Build the docker image:
docker build -t flask-content-advisor:latest . The
-t tells Docker to tag the image with the name
flask-content-advisor and tag latest. The
. at the end tells Docker to look for a Dockerfile in the current directory. Docker will report what it’s doing to build the image. Each instruction has its own step. Steps one and four take longer than the others. Step one needs to pull several layers for the Python 3 base layer image and Step four downloads code dependencies for the Flask web application framework. Notice that each Step ends with a notice that an intermediate container was removed. Because layers are read-only, Docker needs to create a container for each instruction. When the instruction is complete, Docker commits it to a layer in the image and discards the container.

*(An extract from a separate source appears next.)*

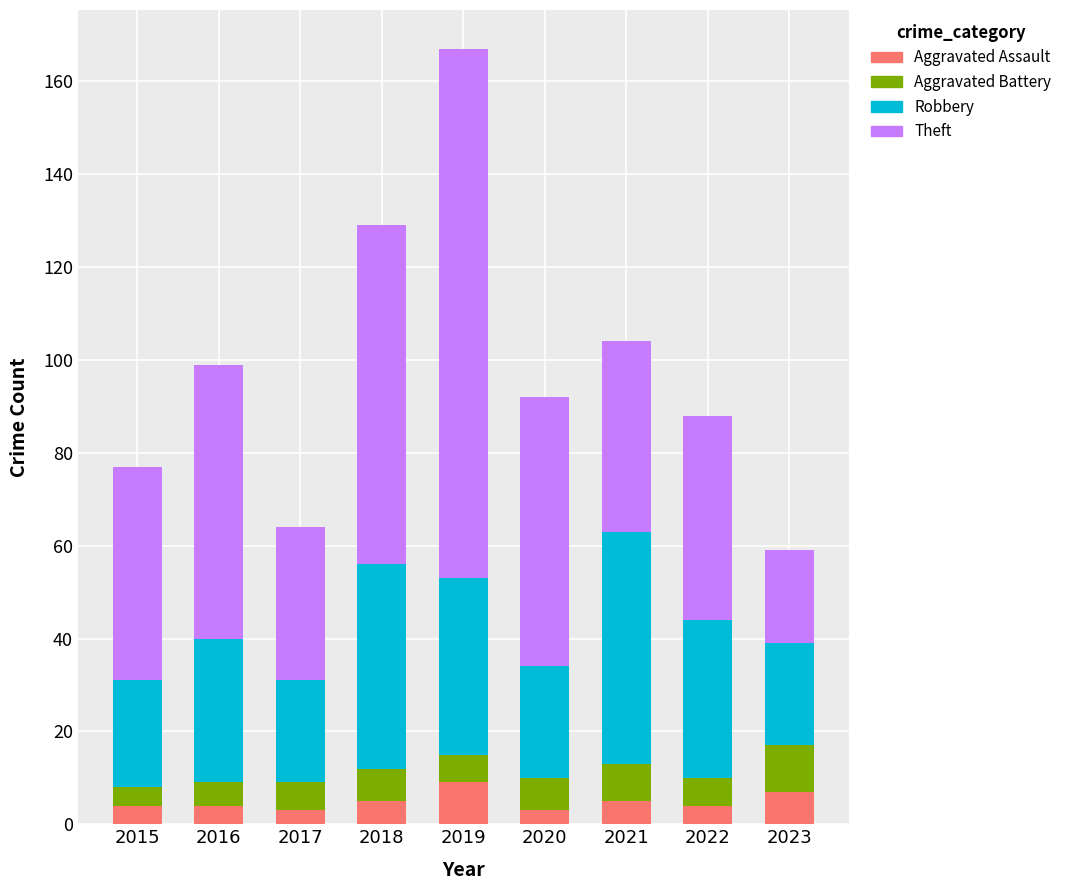

At which category is the sum across all series the highest?

2019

[ec2-user@ip-10-0-0-192 flask-content-advisor]# docker build -t flask-content-advisor:latest . Sending build context to Docker daemon 90.11kB Step 1/6 : FROM python:3 3: Pulling from library/python 90fe46dd8199: Pull complete 35a4f1977689: Pull complete bbc37f14aded: Pull complete 74e27dc593d4: Pull complete 4352dcff7819: Pull complete deb569b08de6: Pull complete 98fd06fa8c53: Pull complete 7b9cc4fdefe6: Pull complete e8e1fd64f499: Pull complete Digest: sha256:a361f3d856a57ad373ab972a9ab87733610fea91ddd92d46b5784b42a30c80c9 Status: Downloaded newer image for python:3 ---> a6be143418fc Step 2/6 : WORKDIR /usr/src/app ---> Running in fbcdf6a5c9a8 Removing intermediate container fbcdf6a5c9a8 ---> a2c5203767e2 Step 3/6 : COPY . . ---> 682e99d5d203 Step 4/6 : RUN pip install --no-cache-dir -r requirements.txt ---> Running in 852510ad6c63 Collecting flask==0.12.2 Downloading Flask-0.12.2-py2.py3-none-any.whl (83 kB) Collecting itsdangerous>=0.21 Downloading itsdangerous-1.1.0-py2.py3-none-any.whl (16 kB) Collecting Werkzeug>=0.7 Downloading Werkzeug-1.0.1-py2.py3-none-any.whl (298 kB) Collecting click>=2.0 Downloading click-7.1.1-py2.py3-none-any.whl (82 kB) Collecting Jinja2>=2.4 Downloading Jinja2-2.11.2-py2.py3-none-any.whl (125 kB) Collecting MarkupSafe>=0.23 Downloading MarkupSafe-1.1.1-cp38-cp38-manylinux1_x86_64.whl (32 kB) Installing collected packages: itsdangerous, Werkzeug, click, MarkupSafe, Jinja2, flask Successfully installed Jinja2-2.11.2 MarkupSafe-1.1.1 Werkzeug-1.0.1 click-7.1.1 flask-0.12.2 itsdangerous-1.1.0 Removing intermediate container 852510ad6c63 ---> 4484fd6a45d1 Step 5/6 : EXPOSE 5000 ---> Running in 65cb672c6235 Removing intermediate container 65cb672c6235 ---> 5e675ad2b813 Step 6/6 : CMD [ "python", "./src/app.py" ] ---> Running in 13abb5b30695 Removing intermediate container 13abb5b30695 ---> 74be63a85da6 Successfully built 74be63a85da6 Successfully tagged flask-content-advisor:latest [ec2-user@ip-10-0-0-192 flask-content-advisor]#
Record your VM’s public IP address:
curl ipecho.net/plain; echo .You will need your IP to test that the web app is available with your browser. The echo is only to put the shell prompt on a new line.
[ec2-user@ip-10-0-0-192 flask-content-advisor]# curl ipecho.net/plain; echo 220.127.116.11
Run the container: Now you can run a container using the image you just built:
docker run --name advisor -p 80:5000 flask-content-advisor
ec2-user@ip-10-0-0-192 flask-content-advisor]# docker run --name advisor -p 80:5000 flask-content-advisor * Running on http://0.0.0.0:5000/ (Press CTRL+C to quit) * Restarting with stat * Debugger is active! * Debugger PIN: 204-454-399
This runs a container named advisor and maps the container’s port 5000 to the host’s port 80 (http). This time you didn’t include -d to run in detached mode. That is why you see output and you don’t have the shell prompt returned to you. If you did run with -d, you could get the same information from docker logs.